TEKS YANG DIBERIKAN:
++++++++++
Minggu, 30 Maret 2014
Pada pertengahan Maret ini, tepatnya tanggal 14-15 Maret
2014 (hari Jum’at-Sabtu) aku diundang dalam acara yang cukup keren, yakni
International Seminar on Developing Global Islamic Monetary System In Consonant
With 33rd Anniversary of Universitas Muhammadiyah Yogyakarta. Acara ini
terselenggara atas kerjasama UMY, MTT PP Muhammadiyah, Yayasan Pengurusan Ilmu
Malaysia, dan Ikatan Ahli Ekonomi Islam Indonesia. So, biar acara ini nggak
berlalu begitu aja, aku tulis di blog ini sebagai kenang-kenangan sekaligus
oleh-oleh dari duduk manis di ruangan ber-AC selama dua hari itu. Meski aku
hanya bisa menyimak sedikit sekali dari apa yang disampaikan oleh pemateri maupun
moderator dan para peserta seminar yang semuanya itu berbahasa Inggris. Pembaca
pasti sudah bisa menebak, hal ini
lantaran kemampuan bahasa Inggrisku yang payah...
To the point aja ya...
Pertama, isu yang dibawa pada seminar ini adalah terkait
mata uang dinar dan dirham sebagai mata uang yang sebenarnya yang layak
digunakan sebagai alat transaksi yang adil dan tidak menipu. Memangnya ada apa
dengan uang kertas? Bahkan mereka yang menjadi pembicara—diantaranya adalah
Syeikh Umar Ibrahim Vadillo, asal Spanyol—mengatakan bahwa uang kertas itu
haram. Kenapa? Karena nilai kertas tidak sebanding dengan apa yang ditukar
dengan uang tersebut. Lihat saja ketika uang kertas yang bertuliskan angka Rp. 100.000
dirobek-robek tak beraturan, bukankah uang tersebut sudah tidak ada nilainya? Kemudian
kalau diperhatikan asal muasal uang kertas, kita akan lebih sadar bahwa Bank
yang mencetak uang kertas sebenarnya telah menipu kita. Mereka mencetak uang
kertas senilai triliunan rupiah dengan biaya yang sangat murah, jauh dari nilai
tersebut, kemudian mereka menggaji pegawai mereka dengan uang terebut,
membangun infrastruktur, membeli barang-barang dan lain sebagainya dengan mudah
hanya dengan mencetak uang tadi. Sementara kita sebagai rakyat yang bekerja
keras menghasilkan sesuatu, lalu barang kita dibeli dengan kertas yang bisa
kita bayangkan betapa mudahnya membuatnya. (sadar, kan?)
++++++++++
(Item yang diambil dari sebuah dataset)
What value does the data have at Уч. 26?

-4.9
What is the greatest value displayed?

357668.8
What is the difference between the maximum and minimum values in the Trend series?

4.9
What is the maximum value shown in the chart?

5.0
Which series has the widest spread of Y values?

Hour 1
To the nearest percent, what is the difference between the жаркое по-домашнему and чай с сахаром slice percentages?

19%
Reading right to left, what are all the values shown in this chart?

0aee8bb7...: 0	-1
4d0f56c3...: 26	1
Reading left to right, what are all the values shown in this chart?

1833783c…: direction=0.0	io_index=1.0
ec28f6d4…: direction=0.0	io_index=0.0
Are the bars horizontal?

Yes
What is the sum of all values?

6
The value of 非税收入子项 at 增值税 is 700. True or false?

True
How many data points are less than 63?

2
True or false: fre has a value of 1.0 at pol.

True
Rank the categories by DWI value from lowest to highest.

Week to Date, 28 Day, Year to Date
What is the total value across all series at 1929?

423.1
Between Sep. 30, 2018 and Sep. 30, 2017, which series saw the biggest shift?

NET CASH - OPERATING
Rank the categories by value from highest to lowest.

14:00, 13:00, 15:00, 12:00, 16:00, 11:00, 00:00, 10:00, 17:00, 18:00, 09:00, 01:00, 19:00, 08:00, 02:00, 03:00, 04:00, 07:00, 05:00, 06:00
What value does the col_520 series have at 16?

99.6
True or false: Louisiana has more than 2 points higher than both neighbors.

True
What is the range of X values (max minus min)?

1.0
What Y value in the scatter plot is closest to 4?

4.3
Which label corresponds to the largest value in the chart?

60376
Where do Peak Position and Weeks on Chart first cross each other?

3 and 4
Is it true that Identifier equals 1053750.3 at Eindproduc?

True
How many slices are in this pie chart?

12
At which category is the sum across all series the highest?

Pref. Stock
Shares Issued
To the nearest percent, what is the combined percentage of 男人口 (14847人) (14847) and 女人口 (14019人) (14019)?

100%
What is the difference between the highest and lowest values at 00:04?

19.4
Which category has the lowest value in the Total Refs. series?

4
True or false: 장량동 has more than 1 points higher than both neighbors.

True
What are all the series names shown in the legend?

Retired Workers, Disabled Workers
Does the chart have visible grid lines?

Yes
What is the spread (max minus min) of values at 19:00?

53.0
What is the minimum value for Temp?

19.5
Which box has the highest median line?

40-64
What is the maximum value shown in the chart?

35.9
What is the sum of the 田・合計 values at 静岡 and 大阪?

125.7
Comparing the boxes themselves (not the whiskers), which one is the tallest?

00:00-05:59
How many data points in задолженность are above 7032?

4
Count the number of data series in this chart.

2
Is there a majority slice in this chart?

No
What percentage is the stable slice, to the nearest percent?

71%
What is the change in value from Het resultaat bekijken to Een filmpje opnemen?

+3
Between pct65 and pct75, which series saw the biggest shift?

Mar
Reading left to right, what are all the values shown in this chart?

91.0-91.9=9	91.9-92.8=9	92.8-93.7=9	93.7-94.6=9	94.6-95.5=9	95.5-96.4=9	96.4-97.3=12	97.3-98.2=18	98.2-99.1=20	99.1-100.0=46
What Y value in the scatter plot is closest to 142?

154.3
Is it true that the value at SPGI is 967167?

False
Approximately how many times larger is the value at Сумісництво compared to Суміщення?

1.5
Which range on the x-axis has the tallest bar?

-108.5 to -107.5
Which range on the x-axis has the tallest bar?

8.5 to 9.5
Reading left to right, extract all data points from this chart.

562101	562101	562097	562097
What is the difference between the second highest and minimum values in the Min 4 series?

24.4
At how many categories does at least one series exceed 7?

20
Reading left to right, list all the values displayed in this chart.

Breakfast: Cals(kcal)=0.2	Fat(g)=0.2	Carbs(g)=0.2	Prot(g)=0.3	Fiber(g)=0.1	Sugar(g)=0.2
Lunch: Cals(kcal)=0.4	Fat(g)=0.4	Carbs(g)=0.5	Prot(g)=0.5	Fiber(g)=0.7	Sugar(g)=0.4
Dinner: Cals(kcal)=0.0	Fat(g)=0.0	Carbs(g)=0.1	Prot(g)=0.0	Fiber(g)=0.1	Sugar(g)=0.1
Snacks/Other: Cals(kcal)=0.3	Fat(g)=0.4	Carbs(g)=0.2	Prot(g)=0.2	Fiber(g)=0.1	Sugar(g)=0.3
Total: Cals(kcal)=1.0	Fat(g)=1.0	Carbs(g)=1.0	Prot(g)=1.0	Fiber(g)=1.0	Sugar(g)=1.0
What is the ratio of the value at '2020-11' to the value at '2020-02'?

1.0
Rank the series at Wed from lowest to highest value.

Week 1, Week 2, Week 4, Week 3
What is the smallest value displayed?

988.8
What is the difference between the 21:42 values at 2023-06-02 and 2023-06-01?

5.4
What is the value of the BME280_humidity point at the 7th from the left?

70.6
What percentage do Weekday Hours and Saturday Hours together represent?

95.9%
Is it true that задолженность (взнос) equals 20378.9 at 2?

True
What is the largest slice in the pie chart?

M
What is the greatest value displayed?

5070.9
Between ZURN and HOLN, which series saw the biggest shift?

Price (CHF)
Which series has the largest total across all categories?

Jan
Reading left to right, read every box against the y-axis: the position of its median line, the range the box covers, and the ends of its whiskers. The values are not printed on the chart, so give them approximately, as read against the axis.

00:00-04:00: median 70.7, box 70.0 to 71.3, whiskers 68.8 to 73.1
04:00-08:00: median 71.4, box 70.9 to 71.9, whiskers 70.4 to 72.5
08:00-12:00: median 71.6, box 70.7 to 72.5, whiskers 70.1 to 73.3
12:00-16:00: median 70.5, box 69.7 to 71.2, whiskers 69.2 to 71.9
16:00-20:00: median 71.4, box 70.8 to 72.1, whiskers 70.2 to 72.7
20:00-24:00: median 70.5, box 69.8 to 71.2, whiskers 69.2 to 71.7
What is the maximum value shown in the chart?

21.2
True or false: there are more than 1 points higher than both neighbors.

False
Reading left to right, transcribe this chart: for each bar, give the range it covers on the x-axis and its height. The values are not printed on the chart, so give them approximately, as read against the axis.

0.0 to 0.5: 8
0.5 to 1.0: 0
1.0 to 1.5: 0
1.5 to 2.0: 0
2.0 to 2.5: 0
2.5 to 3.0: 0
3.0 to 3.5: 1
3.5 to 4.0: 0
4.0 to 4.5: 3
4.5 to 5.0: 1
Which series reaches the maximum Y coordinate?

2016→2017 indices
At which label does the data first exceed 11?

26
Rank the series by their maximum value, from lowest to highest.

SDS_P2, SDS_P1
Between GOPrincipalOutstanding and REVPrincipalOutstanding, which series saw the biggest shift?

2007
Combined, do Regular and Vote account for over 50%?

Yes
++++++++++
SOAL DAN TUGAS:
[A] Tolong tuliskan ulang bagian dari teks yang diberikan, mulai dari "Minggu, 30 Maret" sampai dengan "Inggrisku yang payah...", termasuk kedua bagian itu.
[B] Menurut teks yang diberikan, dari negara mana Syeikh Umar Ibrahim Vadillo berasal?
Item di atas tidak diperlukan.

JAWABAN BERURUTAN:
[A]
Minggu, 30 Maret 2014
Pada pertengahan Maret ini, tepatnya tanggal 14-15 Maret
2014 (hari Jum’at-Sabtu) aku diundang dalam acara yang cukup keren, yakni
International Seminar on Developing Global Islamic Monetary System In Consonant
With 33rd Anniversary of Universitas Muhammadiyah Yogyakarta. Acara ini
terselenggara atas kerjasama UMY, MTT PP Muhammadiyah, Yayasan Pengurusan Ilmu
Malaysia, dan Ikatan Ahli Ekonomi Islam Indonesia. So, biar acara ini nggak
berlalu begitu aja, aku tulis di blog ini sebagai kenang-kenangan sekaligus
oleh-oleh dari duduk manis di ruangan ber-AC selama dua hari itu. Meski aku
hanya bisa menyimak sedikit sekali dari apa yang disampaikan oleh pemateri maupun
moderator dan para peserta seminar yang semuanya itu berbahasa Inggris. Pembaca
pasti sudah bisa menebak, hal ini
lantaran kemampuan bahasa Inggrisku yang payah...

[B] Spanyol.